WHAT IS EXPECTED:
Swap "country" for "nation" in the stretch from the line containing "collector number: 38" through the end of the rows, and give those lines again with everything else unchanged.

Rows from a dataset:

'''

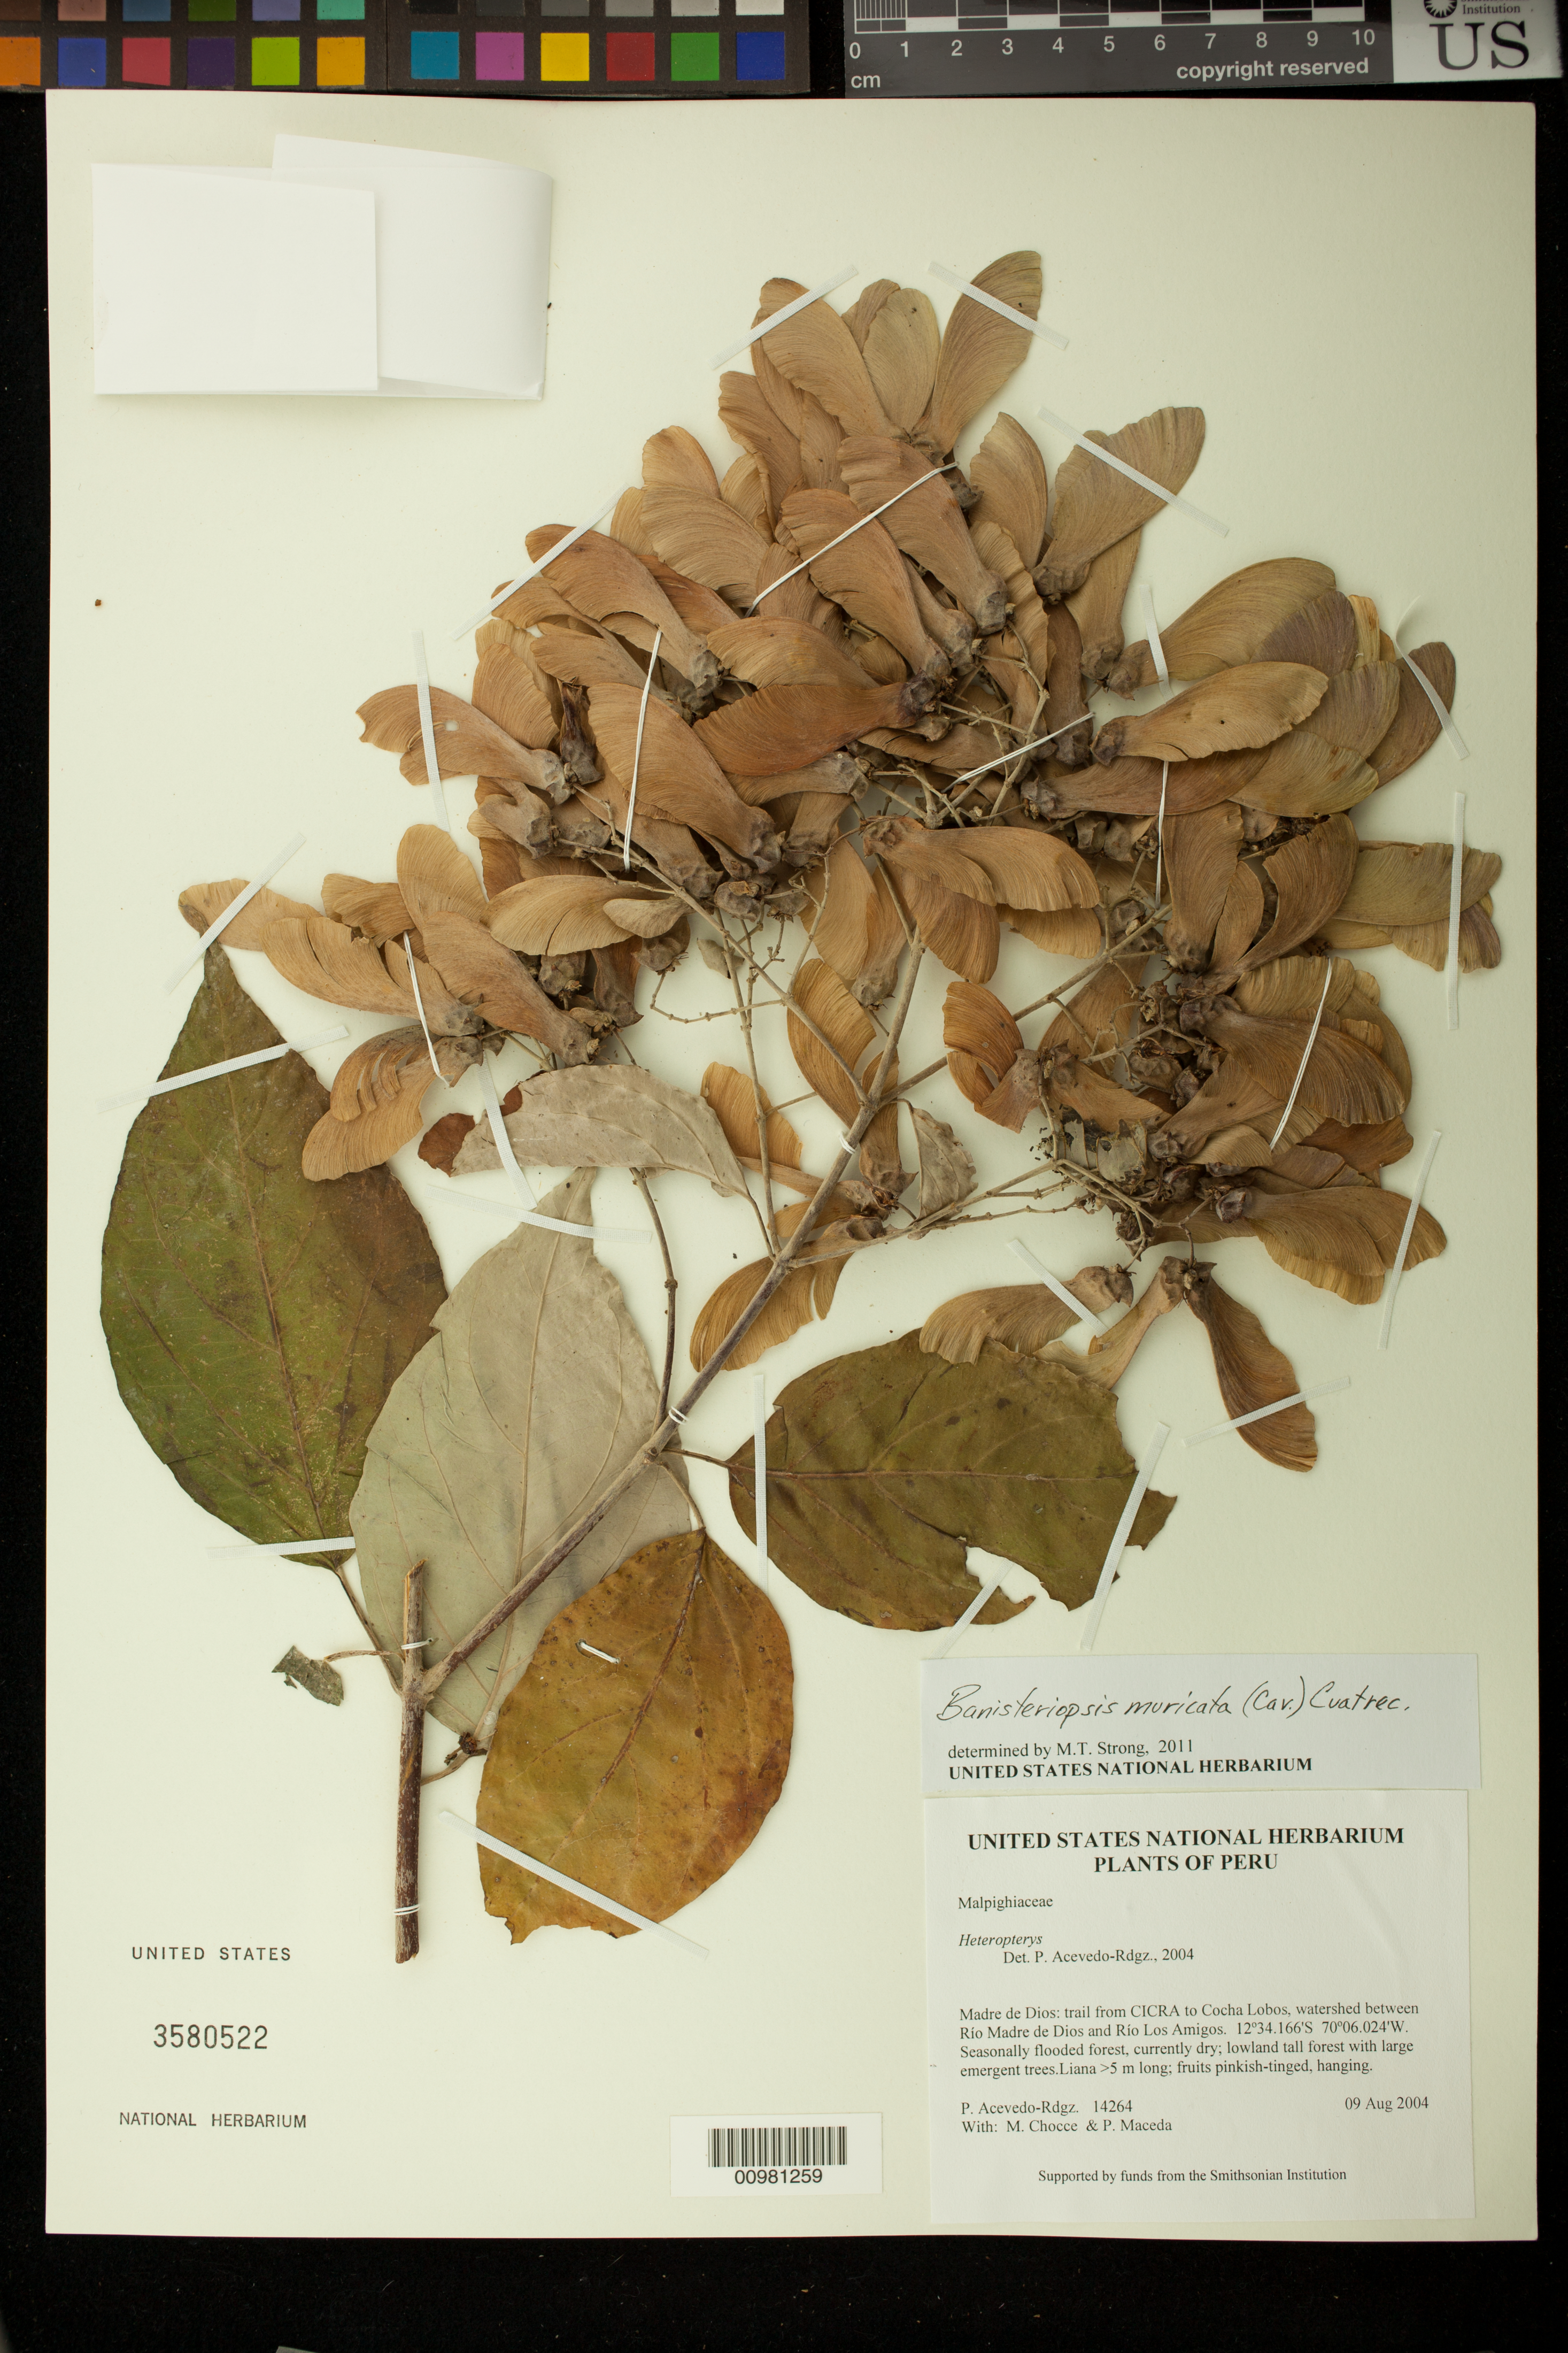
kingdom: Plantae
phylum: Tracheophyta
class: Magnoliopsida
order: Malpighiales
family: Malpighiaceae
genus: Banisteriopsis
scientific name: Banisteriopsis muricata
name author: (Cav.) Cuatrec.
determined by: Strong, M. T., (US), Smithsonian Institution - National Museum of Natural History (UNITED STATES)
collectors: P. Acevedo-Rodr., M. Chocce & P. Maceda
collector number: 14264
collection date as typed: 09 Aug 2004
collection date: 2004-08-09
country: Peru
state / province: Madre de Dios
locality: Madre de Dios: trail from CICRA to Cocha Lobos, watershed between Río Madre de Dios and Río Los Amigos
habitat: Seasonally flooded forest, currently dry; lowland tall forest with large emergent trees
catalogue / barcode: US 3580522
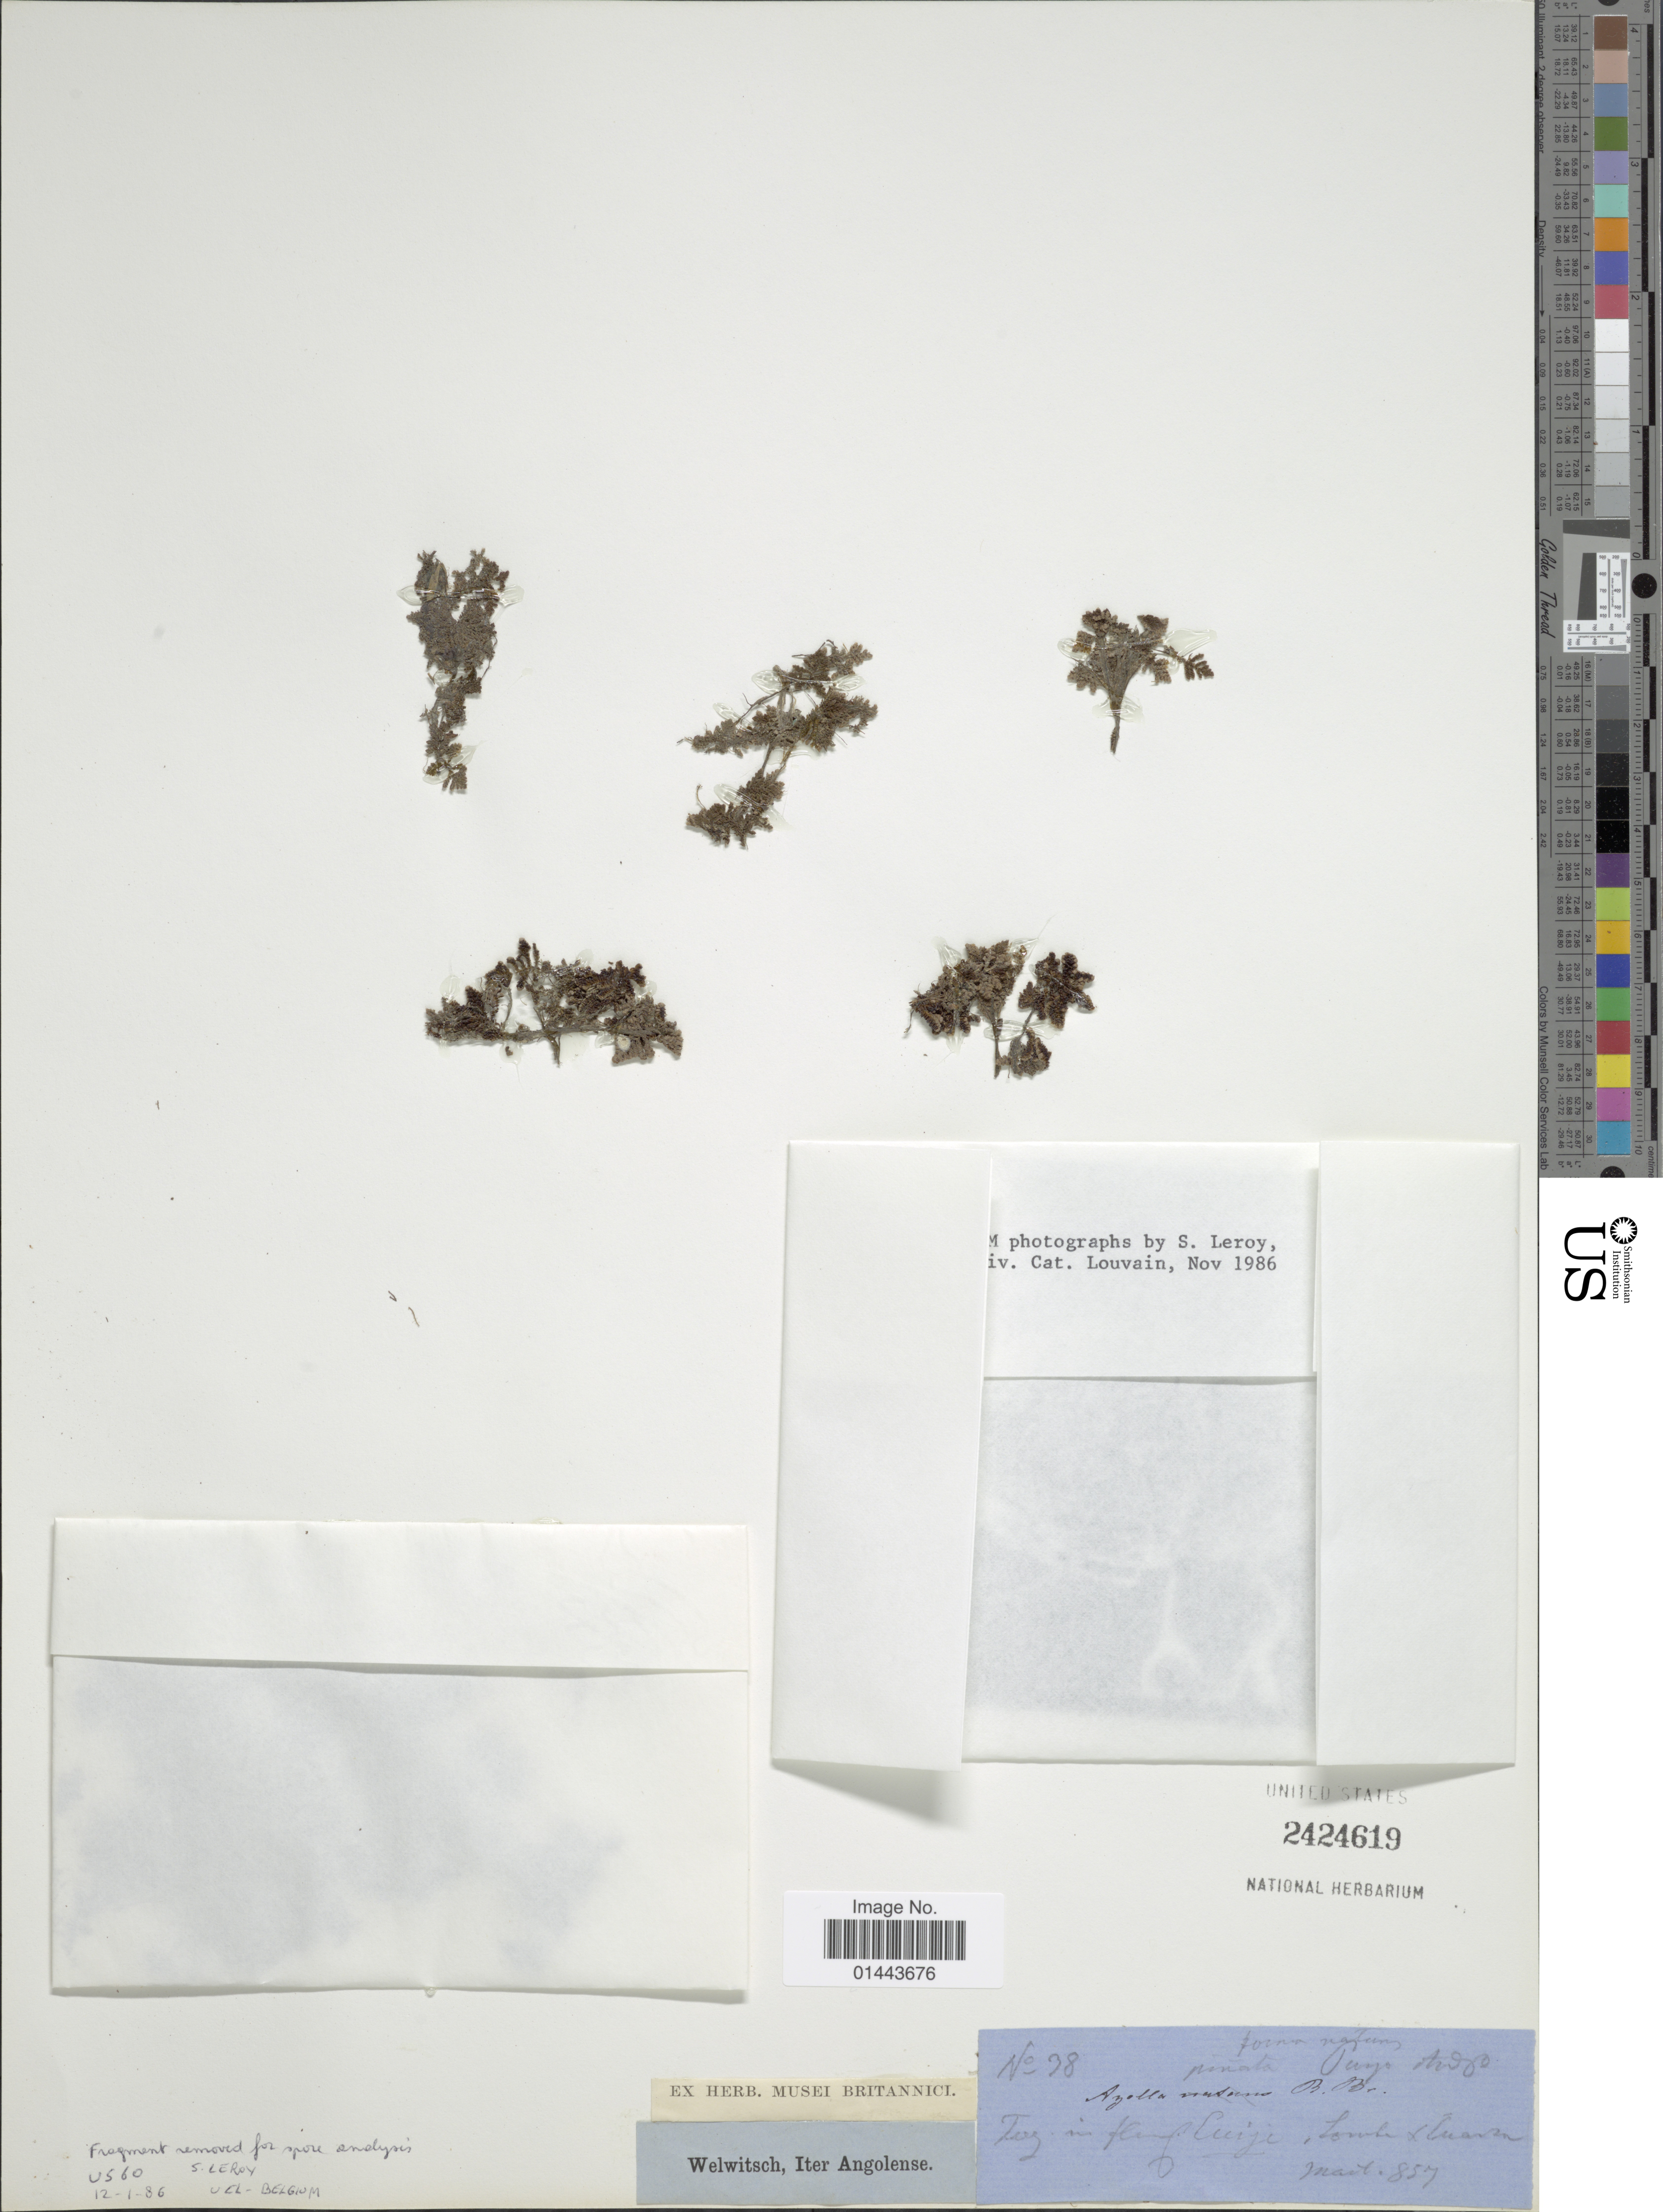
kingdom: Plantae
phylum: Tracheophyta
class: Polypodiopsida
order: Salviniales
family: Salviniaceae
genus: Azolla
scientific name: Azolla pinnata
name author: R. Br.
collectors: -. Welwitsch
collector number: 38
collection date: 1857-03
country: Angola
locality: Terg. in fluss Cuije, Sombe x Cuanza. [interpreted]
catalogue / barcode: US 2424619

'''

REPLY:
collector number: 38
collection date: 1857-03
nation: Angola
locality: Terg. in fluss Cuije, Sombe x Cuanza. [interpreted]
catalogue / barcode: US 2424619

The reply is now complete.